(Per-instance keypoint data)
================================

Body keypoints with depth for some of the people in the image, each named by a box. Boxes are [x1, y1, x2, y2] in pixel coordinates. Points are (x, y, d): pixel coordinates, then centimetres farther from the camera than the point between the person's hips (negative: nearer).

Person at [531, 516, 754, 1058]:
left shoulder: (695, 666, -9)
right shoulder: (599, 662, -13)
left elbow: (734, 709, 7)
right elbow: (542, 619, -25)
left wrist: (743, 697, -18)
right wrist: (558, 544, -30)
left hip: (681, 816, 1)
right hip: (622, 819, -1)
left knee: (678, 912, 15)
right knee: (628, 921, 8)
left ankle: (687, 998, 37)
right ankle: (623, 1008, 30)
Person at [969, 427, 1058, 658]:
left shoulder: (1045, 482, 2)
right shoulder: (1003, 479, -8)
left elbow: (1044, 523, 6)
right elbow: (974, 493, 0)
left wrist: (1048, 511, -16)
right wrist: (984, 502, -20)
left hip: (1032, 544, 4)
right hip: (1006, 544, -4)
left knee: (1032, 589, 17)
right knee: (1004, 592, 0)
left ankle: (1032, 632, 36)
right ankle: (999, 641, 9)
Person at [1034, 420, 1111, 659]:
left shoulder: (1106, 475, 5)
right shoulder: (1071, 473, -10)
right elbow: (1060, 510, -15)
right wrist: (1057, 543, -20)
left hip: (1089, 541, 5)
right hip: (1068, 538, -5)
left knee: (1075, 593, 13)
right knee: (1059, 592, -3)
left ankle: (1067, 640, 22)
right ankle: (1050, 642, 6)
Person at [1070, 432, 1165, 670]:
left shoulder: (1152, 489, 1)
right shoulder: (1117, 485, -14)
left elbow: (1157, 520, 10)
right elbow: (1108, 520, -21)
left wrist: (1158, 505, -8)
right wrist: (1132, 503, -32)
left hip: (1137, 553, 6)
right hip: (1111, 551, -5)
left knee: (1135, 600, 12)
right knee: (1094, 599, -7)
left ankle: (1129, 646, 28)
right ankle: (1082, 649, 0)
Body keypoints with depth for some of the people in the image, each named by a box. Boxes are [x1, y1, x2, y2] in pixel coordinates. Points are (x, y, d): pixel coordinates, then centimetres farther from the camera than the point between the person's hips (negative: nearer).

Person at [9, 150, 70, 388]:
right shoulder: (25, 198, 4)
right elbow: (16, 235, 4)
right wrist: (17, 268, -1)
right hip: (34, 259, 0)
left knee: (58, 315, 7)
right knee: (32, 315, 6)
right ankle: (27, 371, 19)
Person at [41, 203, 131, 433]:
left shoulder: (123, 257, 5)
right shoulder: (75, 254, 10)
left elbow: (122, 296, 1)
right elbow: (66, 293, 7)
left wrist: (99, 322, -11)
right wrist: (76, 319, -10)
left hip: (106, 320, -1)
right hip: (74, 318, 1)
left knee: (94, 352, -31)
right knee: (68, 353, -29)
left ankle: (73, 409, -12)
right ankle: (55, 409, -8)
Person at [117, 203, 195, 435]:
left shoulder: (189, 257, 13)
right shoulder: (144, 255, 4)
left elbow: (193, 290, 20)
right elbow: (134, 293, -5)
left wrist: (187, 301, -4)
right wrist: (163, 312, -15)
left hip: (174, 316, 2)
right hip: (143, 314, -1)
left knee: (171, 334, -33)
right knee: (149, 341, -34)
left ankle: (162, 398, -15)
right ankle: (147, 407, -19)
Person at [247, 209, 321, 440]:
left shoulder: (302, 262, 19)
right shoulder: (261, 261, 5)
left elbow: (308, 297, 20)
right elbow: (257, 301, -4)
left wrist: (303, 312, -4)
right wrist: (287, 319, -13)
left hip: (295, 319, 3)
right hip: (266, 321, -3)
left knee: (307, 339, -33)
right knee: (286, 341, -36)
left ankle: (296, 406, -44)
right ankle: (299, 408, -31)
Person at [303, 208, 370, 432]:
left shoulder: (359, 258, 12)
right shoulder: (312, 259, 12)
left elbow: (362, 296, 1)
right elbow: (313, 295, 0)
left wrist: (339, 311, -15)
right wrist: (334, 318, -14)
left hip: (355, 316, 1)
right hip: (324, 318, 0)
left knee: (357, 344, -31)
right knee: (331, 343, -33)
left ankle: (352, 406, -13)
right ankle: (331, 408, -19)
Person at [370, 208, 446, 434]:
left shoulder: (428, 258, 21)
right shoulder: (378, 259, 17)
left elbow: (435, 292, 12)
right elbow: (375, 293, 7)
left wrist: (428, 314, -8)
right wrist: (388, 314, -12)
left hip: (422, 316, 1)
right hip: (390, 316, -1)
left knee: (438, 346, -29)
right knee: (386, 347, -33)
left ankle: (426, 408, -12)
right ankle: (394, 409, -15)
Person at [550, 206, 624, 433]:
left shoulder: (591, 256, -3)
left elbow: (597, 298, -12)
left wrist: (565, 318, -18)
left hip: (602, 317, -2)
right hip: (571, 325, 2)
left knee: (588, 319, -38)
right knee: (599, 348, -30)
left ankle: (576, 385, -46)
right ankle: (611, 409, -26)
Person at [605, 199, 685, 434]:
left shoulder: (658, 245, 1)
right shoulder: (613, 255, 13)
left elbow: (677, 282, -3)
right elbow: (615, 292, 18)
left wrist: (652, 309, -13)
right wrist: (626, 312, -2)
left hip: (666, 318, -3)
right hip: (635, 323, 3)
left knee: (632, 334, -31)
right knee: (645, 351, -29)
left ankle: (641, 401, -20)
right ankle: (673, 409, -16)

================================

→ **WHAT THIS TASK INVOLVES**
Please return only the lines above, starting at the line that has "right hip: (34, 259, 0)" and ending at the line that has "right ankle: (55, 409, -8)", keeping both and leaving each one unchanged.

→ **ANSWER BOX**
right hip: (34, 259, 0)
left knee: (58, 315, 7)
right knee: (32, 315, 6)
right ankle: (27, 371, 19)
Person at [41, 203, 131, 433]:
left shoulder: (123, 257, 5)
right shoulder: (75, 254, 10)
left elbow: (122, 296, 1)
right elbow: (66, 293, 7)
left wrist: (99, 322, -11)
right wrist: (76, 319, -10)
left hip: (106, 320, -1)
right hip: (74, 318, 1)
left knee: (94, 352, -31)
right knee: (68, 353, -29)
left ankle: (73, 409, -12)
right ankle: (55, 409, -8)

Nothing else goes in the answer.